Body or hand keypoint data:
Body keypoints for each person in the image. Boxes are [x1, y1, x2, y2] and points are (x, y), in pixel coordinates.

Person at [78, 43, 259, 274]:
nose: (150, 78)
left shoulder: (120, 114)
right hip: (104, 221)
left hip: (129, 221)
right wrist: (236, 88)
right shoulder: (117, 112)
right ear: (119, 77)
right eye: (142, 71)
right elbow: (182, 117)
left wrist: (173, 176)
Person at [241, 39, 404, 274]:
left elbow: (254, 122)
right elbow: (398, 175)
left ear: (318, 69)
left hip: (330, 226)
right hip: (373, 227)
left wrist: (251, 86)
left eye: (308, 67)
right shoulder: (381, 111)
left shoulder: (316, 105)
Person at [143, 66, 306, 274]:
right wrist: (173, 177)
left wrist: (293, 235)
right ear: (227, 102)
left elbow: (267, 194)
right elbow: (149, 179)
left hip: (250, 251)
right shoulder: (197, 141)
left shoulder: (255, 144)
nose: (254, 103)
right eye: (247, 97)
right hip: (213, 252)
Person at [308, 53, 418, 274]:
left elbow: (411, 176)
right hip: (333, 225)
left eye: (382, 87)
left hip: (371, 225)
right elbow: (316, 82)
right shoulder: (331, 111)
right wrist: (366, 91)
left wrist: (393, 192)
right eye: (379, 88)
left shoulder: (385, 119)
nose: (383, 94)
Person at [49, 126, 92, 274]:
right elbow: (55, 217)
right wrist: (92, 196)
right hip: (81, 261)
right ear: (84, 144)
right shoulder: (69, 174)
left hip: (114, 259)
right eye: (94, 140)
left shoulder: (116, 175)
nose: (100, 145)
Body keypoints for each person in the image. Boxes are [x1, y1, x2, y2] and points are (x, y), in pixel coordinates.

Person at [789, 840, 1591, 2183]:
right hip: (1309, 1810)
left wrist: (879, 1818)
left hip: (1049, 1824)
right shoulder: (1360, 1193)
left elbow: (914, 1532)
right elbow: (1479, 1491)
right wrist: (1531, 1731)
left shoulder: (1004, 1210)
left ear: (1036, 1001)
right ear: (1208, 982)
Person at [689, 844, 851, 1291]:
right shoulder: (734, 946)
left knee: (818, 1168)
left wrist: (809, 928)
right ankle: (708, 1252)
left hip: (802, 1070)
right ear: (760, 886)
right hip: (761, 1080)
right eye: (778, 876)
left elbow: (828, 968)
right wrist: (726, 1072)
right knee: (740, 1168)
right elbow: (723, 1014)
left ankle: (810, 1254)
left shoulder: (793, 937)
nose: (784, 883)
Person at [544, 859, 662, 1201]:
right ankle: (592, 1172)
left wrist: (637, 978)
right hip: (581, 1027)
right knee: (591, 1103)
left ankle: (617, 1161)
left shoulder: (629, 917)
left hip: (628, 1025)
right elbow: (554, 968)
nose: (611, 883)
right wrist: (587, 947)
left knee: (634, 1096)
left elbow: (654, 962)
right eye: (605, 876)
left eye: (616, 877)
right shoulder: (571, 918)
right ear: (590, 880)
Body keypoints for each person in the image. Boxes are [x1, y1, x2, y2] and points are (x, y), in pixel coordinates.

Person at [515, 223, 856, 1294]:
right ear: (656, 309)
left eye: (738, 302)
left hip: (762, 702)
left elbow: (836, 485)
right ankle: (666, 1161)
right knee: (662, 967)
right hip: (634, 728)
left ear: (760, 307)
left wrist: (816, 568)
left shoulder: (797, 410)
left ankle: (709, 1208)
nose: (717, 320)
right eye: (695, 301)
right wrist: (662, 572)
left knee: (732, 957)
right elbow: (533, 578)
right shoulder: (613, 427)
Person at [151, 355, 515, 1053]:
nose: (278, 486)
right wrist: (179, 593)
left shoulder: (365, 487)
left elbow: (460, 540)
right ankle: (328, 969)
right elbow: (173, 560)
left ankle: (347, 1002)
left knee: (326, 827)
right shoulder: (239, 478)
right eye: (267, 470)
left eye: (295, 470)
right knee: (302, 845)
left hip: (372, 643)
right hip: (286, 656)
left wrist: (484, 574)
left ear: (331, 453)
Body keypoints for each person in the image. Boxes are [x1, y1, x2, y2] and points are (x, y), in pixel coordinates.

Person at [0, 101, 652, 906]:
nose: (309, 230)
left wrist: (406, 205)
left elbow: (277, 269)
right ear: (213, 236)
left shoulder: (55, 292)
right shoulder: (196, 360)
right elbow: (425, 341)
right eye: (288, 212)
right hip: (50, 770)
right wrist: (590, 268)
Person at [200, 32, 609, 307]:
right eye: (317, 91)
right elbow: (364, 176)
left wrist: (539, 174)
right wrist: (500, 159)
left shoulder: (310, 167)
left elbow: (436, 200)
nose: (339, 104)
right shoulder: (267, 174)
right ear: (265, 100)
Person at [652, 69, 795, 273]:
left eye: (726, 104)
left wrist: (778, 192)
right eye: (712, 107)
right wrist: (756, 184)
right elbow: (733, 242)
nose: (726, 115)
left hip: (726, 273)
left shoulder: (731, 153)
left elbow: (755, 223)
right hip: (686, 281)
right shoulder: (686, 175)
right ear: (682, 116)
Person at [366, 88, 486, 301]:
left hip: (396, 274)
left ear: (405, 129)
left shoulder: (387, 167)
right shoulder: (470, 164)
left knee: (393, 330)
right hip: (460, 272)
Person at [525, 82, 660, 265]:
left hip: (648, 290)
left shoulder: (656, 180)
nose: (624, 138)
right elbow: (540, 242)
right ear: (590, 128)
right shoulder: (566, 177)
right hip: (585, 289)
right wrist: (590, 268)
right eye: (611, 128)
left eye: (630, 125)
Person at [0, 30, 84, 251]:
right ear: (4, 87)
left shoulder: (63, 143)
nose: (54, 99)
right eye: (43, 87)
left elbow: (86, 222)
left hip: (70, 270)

-- PROBLEM TO SOLVE --
Tally the lines above containing "ankle"; give only the number.

-- ANSWER TO THE EXERCISE --
8